§ 抜粋:
────────
日本翻訳連盟(JTF)

日本通訳翻訳学会第16回大会

日本通訳翻訳学会第16回大会

開催日:2015年9月12日~13日

会場:青山学院大学               

報告者:(株)翻訳センター 三宅理恵

 
日本通訳翻訳学会の今年の大会は東京の青山学院大学で開催されました。
本報告では、大会の最初のシンポジウムの内容、および多種多様な研究発表から、翻訳業界の皆様に特にご関心をお持ちいただけると思われる(河野編集長のチョイスによる)2つの発表についてまとめた報告を掲載致しますので、以下のリンクからご覧いただけましたら幸いです。 

シンポジウム
「歴代会長に聞く日本通訳翻訳学会の過去・現在・未来」:

初代会長 近藤正臣先生のご講演

第二代会長 鳥飼玖美子先生のご講演

第三代会長 船山仲他先生のご講演

研究発表からのピックアップ:

1.翻訳テクノロジーのeラーニング化の提案

発表者:山田優先生(関西大学)、立見みどり先生(立教大学)

2.エラーカテゴリーに基づく翻訳学習者の学習過程における習熟度の分析

発表者:山本真佑花氏(神戸女学院大学大学院 博士前期課程2年)、田辺希久子氏(神戸女学院大学)、藤田篤氏(情報通信研究機構)
 
以下、大会全体について、報告者による個人的な感想を交えながらレポートさせていただきます。大会の雰囲気や、研究発表の多様さが皆様に伝わりましたら幸いです。
────────
§ データエントリ:
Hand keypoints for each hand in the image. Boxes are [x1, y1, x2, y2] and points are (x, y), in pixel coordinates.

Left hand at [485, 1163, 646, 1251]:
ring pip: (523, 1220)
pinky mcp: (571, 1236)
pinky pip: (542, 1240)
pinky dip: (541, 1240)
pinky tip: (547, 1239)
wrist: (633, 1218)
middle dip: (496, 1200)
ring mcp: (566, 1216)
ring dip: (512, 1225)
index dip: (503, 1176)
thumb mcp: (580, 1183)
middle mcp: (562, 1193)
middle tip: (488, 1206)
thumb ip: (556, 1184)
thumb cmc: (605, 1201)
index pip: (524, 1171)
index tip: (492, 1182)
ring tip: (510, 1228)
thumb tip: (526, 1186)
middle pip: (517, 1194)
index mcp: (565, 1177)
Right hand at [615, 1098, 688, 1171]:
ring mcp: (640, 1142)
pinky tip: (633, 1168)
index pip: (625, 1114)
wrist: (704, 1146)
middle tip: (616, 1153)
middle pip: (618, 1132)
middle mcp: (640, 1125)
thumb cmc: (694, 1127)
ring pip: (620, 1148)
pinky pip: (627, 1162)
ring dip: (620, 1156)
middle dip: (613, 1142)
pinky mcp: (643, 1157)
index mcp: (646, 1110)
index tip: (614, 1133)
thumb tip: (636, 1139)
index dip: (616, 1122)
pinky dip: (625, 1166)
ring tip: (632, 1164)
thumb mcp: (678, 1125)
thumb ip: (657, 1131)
────────
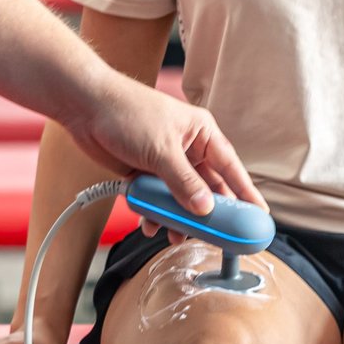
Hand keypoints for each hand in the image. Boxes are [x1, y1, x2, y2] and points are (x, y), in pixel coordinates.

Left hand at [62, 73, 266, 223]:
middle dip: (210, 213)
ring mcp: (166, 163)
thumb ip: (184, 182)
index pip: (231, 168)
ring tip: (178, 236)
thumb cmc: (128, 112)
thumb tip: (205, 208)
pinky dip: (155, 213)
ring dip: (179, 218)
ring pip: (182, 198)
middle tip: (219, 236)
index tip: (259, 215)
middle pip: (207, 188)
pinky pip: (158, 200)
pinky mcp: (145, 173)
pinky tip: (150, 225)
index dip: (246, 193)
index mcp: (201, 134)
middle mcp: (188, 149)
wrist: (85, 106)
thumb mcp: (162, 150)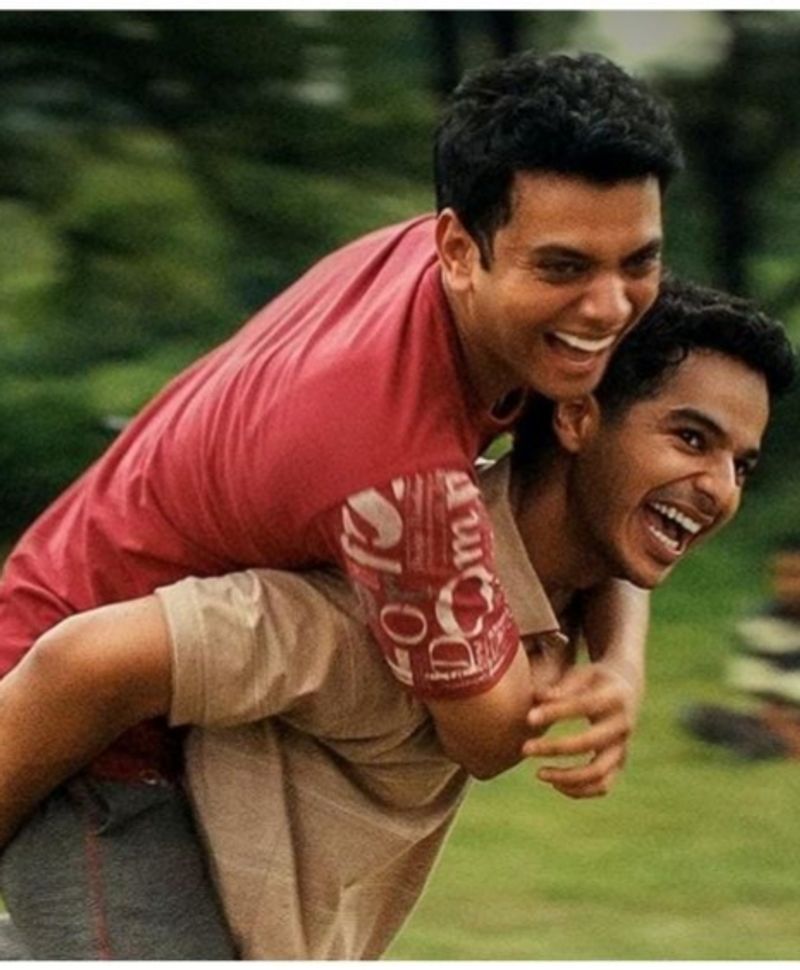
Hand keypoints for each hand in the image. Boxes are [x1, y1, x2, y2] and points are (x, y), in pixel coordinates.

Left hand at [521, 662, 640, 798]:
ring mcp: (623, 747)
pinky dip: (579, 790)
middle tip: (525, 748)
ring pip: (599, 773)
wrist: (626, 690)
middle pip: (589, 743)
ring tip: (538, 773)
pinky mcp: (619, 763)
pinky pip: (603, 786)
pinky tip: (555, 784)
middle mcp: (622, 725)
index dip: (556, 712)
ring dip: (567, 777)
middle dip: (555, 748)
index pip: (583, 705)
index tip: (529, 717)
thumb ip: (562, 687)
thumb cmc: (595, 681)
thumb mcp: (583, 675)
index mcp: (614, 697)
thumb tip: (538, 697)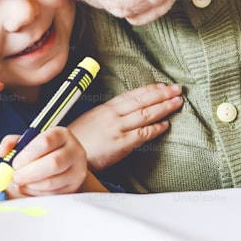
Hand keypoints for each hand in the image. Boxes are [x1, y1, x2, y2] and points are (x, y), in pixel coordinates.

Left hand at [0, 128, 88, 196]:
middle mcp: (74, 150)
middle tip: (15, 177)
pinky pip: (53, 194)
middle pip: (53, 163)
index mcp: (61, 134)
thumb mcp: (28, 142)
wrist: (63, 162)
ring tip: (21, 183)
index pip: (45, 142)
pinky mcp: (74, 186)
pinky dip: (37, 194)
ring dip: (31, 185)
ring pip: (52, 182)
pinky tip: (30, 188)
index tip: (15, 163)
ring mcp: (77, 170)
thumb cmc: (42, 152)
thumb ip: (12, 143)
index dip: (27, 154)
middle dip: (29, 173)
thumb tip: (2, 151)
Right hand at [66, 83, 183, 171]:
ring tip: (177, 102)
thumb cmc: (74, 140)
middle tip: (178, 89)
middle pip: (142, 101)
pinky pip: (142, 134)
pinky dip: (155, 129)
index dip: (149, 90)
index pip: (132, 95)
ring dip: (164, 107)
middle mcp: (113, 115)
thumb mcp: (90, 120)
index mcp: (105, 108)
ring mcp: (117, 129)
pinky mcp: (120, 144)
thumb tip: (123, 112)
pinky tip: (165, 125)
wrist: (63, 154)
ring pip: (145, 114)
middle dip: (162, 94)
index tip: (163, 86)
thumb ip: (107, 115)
────────
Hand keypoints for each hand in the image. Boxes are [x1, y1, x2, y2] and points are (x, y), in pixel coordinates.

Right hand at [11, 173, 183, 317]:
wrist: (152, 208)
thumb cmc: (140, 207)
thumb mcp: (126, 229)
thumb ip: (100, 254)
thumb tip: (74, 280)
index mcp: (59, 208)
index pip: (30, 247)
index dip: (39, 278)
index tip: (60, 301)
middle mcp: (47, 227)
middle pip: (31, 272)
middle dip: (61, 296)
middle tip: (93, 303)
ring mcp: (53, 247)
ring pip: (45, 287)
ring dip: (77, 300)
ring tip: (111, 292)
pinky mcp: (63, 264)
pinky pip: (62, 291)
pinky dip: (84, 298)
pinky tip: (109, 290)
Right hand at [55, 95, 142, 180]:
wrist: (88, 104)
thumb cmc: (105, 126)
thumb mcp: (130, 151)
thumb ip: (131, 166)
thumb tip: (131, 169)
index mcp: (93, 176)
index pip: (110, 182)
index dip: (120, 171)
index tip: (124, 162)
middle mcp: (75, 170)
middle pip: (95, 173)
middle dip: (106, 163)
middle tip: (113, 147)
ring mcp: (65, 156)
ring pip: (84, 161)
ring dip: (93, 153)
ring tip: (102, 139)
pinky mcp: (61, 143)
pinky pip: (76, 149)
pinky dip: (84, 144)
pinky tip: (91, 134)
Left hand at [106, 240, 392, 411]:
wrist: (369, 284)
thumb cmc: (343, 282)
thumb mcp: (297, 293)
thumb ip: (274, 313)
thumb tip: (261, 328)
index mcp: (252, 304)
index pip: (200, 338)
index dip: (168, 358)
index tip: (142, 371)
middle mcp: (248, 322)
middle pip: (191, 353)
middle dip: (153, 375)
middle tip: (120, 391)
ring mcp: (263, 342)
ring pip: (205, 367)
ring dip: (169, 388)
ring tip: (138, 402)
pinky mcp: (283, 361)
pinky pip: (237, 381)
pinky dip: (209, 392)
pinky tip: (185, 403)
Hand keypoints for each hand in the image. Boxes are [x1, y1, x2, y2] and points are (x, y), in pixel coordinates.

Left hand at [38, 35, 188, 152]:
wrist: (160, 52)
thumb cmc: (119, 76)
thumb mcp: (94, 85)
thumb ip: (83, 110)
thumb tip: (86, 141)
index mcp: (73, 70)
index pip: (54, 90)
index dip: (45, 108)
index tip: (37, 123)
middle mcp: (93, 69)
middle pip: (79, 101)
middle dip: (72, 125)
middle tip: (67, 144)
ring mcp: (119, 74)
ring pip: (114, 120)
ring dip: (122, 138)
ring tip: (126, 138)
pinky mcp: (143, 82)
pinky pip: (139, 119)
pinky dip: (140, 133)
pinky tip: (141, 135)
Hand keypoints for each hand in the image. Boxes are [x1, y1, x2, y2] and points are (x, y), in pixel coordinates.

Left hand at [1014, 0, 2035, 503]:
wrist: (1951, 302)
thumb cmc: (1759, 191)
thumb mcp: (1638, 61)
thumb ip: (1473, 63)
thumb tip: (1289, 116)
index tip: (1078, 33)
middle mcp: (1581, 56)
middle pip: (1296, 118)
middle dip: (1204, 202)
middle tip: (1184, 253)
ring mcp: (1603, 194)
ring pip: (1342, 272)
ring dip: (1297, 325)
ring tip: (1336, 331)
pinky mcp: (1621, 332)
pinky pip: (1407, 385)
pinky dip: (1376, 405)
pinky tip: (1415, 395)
────────
§ 作業課題 1: 抜粋によれば、大会の会場となったのはどこですか。
§ 作業課題 2: 抜粋のうち「報告者:(株)翻訳センター 三宅理恵」で始まり「覧いただけましたら幸いです。」まで続く部分を、「東京」を「都内」に変えて書き直してください。
§ 作業課題 3:
次の記述(a)〜(c)がそれぞれ抜粋と合致するかどうか、「はい」か「いいえ」で答え、判断の根拠となる抜粋の語句をそのまま引用してください。
(a) 大会は2日間にわたって開催された。
(b) 報告者は関西大学に所属している。
(c) 研究発表の中から3件の発表が取り上げられている。
回答の根拠は抜粋のみとしてください。

§ 解答 1: 青山学院大学です。

§ 解答 2:
報告者:(株)翻訳センター 三宅理恵

 
日本通訳翻訳学会の今年の大会は都内の青山学院大学で開催されました。
本報告では、大会の最初のシンポジウムの内容、および多種多様な研究発表から、翻訳業界の皆様に特にご関心をお持ちいただけると思われる(河野編集長のチョイスによる)2つの発表についてまとめた報告を掲載致しますので、以下のリンクからご覧いただけましたら幸いです。

§ 解答 3:
(a) はい。「開催日:2015年9月12日~13日」
(b) いいえ。「報告者:(株)翻訳センター 三宅理恵」
(c) いいえ。「2つの発表についてまとめた報告」